From the data below, return each line in which the string "diaminobenzidine" is found.

DATA FOR REVIEW Start Marker

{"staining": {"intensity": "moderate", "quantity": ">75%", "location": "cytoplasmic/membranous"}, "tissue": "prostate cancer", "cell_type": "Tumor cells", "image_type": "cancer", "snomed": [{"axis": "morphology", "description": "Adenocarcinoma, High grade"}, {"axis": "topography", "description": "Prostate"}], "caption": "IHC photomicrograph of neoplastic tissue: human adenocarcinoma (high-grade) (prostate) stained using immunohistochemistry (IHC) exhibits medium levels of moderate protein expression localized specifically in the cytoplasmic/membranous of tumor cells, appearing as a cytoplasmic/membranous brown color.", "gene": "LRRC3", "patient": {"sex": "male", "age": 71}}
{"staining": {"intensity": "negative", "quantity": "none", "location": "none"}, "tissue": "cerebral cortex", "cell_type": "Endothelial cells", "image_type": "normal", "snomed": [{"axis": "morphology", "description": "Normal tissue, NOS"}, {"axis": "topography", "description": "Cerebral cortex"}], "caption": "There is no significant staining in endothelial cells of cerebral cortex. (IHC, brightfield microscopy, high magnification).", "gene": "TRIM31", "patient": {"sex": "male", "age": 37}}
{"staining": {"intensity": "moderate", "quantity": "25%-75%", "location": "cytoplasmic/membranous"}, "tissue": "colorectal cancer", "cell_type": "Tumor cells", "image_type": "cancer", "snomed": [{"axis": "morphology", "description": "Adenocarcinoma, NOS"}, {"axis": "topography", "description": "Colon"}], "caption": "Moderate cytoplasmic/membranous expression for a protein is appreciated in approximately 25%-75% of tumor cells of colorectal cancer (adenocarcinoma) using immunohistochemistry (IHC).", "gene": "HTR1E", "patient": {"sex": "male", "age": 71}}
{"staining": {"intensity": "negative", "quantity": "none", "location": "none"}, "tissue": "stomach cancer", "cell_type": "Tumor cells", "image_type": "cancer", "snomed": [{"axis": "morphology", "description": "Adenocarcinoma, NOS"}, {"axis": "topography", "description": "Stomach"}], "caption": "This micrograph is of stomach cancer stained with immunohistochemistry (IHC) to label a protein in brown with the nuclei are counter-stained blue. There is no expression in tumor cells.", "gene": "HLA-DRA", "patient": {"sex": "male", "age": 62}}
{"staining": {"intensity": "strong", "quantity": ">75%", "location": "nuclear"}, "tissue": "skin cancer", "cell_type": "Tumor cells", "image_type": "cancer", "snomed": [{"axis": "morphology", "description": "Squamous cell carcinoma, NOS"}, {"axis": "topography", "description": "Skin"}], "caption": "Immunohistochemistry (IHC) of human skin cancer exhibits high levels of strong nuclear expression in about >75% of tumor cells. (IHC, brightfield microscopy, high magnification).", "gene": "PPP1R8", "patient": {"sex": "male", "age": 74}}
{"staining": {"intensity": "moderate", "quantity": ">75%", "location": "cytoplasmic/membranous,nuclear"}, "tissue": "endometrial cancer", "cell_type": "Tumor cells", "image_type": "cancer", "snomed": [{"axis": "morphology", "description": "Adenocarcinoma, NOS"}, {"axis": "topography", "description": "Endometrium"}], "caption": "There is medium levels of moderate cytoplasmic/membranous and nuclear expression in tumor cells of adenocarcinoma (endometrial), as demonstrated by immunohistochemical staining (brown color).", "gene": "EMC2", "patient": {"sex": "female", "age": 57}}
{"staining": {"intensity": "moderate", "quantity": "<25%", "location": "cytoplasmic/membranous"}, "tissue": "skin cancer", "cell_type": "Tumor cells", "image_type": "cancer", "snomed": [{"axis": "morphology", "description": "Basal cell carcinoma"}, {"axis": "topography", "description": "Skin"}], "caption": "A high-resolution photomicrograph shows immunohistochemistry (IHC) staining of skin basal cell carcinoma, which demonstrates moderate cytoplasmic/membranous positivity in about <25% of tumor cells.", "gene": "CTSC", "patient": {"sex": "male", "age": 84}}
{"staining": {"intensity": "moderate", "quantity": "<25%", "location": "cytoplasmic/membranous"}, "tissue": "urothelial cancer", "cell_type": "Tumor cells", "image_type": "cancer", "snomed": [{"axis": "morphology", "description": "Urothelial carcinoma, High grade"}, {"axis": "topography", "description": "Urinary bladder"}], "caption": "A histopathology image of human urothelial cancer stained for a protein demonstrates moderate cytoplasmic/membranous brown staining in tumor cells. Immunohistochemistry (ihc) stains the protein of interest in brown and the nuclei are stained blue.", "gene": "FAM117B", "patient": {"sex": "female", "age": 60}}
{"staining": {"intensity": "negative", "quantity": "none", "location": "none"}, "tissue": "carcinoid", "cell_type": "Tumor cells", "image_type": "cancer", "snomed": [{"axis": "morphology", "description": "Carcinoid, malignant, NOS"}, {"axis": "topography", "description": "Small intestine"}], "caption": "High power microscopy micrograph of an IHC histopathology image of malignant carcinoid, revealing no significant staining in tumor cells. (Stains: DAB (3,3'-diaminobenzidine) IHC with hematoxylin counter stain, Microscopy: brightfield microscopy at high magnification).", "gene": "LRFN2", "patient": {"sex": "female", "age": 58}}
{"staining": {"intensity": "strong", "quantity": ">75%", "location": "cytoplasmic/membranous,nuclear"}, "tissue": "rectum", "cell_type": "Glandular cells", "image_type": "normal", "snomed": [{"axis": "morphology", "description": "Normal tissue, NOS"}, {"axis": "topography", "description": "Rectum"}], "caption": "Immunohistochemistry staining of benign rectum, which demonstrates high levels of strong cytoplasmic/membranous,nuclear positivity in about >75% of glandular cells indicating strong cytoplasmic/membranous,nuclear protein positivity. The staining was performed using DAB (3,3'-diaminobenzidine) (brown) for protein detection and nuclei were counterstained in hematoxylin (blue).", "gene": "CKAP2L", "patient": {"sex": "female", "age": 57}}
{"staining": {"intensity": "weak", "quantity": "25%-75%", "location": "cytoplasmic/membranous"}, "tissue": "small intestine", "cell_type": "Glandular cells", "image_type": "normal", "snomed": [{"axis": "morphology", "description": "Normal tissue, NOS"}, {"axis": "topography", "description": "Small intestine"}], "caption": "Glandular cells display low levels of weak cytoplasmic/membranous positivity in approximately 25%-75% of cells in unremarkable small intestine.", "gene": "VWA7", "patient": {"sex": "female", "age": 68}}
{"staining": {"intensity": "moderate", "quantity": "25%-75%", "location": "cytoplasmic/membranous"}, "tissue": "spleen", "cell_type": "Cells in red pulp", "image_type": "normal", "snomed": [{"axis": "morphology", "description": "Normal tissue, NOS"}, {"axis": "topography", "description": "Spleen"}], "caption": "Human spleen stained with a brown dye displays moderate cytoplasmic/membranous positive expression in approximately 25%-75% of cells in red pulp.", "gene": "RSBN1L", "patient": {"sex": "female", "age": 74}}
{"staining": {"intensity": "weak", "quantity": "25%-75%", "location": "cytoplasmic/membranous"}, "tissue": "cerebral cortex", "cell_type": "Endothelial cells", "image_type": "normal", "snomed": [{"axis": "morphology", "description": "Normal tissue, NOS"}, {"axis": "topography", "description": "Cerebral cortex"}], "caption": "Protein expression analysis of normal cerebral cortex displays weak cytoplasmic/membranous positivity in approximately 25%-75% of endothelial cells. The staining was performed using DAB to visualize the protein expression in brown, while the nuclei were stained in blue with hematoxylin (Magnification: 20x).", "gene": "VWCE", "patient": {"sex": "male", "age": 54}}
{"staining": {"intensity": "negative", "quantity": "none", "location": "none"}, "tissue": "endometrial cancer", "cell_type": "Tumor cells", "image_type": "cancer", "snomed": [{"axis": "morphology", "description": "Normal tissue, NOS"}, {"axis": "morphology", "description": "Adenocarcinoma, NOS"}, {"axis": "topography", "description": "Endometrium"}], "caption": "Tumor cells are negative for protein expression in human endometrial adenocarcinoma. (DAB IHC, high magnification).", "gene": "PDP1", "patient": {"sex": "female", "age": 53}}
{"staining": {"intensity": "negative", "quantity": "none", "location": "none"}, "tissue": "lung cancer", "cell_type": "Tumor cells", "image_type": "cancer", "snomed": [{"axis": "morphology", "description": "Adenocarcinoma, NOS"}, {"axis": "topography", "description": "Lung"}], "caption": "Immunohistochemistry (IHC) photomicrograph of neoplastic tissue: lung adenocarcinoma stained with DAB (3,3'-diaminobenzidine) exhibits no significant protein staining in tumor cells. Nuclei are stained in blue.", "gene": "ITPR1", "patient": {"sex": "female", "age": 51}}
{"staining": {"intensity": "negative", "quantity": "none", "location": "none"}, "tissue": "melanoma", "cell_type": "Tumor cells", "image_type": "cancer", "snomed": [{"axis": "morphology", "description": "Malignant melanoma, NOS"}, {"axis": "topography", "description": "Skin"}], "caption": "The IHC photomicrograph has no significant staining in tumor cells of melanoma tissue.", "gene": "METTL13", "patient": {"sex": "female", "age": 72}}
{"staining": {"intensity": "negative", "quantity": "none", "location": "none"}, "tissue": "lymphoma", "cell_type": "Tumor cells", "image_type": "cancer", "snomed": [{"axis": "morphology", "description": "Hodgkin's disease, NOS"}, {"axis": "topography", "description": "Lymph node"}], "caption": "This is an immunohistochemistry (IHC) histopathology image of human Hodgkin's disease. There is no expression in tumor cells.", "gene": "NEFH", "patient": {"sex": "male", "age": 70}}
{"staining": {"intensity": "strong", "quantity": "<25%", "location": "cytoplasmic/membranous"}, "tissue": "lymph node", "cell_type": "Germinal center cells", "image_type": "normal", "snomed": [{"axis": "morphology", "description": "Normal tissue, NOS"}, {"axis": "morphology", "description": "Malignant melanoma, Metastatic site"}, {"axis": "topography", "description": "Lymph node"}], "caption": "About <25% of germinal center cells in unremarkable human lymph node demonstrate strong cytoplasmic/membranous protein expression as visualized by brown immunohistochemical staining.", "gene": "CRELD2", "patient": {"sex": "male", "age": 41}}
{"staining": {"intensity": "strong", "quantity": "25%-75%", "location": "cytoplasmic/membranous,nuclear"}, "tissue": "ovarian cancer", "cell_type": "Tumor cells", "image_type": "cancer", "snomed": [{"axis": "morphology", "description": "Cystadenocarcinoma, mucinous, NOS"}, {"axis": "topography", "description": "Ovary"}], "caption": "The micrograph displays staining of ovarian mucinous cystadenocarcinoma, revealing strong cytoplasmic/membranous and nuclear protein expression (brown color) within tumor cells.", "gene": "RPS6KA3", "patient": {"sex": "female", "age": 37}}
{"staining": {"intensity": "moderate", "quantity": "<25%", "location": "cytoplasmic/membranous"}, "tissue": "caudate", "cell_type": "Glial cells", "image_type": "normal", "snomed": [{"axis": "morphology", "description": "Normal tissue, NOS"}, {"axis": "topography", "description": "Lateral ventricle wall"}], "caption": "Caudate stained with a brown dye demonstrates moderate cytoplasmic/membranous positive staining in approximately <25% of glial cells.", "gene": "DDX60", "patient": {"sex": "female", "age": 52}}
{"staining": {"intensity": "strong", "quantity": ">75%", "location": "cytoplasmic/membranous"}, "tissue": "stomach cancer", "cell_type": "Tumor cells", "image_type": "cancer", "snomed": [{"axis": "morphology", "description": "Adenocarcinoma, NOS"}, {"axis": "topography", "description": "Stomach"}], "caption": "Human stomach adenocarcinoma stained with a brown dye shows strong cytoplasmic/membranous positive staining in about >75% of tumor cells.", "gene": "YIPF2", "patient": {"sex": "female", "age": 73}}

DATA FOR REVIEW End Marker

### RESULT OF THE EXERCISE
{"staining": {"intensity": "negative", "quantity": "none", "location": "none"}, "tissue": "carcinoid", "cell_type": "Tumor cells", "image_type": "cancer", "snomed": [{"axis": "morphology", "description": "Carcinoid, malignant, NOS"}, {"axis": "topography", "description": "Small intestine"}], "caption": "High power microscopy micrograph of an IHC histopathology image of malignant carcinoid, revealing no significant staining in tumor cells. (Stains: DAB (3,3'-diaminobenzidine) IHC with hematoxylin counter stain, Microscopy: brightfield microscopy at high magnification).", "gene": "LRFN2", "patient": {"sex": "female", "age": 58}}
{"staining": {"intensity": "strong", "quantity": ">75%", "location": "cytoplasmic/membranous,nuclear"}, "tissue": "rectum", "cell_type": "Glandular cells", "image_type": "normal", "snomed": [{"axis": "morphology", "description": "Normal tissue, NOS"}, {"axis": "topography", "description": "Rectum"}], "caption": "Immunohistochemistry staining of benign rectum, which demonstrates high levels of strong cytoplasmic/membranous,nuclear positivity in about >75% of glandular cells indicating strong cytoplasmic/membranous,nuclear protein positivity. The staining was performed using DAB (3,3'-diaminobenzidine) (brown) for protein detection and nuclei were counterstained in hematoxylin (blue).", "gene": "CKAP2L", "patient": {"sex": "female", "age": 57}}
{"staining": {"intensity": "negative", "quantity": "none", "location": "none"}, "tissue": "lung cancer", "cell_type": "Tumor cells", "image_type": "cancer", "snomed": [{"axis": "morphology", "description": "Adenocarcinoma, NOS"}, {"axis": "topography", "description": "Lung"}], "caption": "Immunohistochemistry (IHC) photomicrograph of neoplastic tissue: lung adenocarcinoma stained with DAB (3,3'-diaminobenzidine) exhibits no significant protein staining in tumor cells. Nuclei are stained in blue.", "gene": "ITPR1", "patient": {"sex": "female", "age": 51}}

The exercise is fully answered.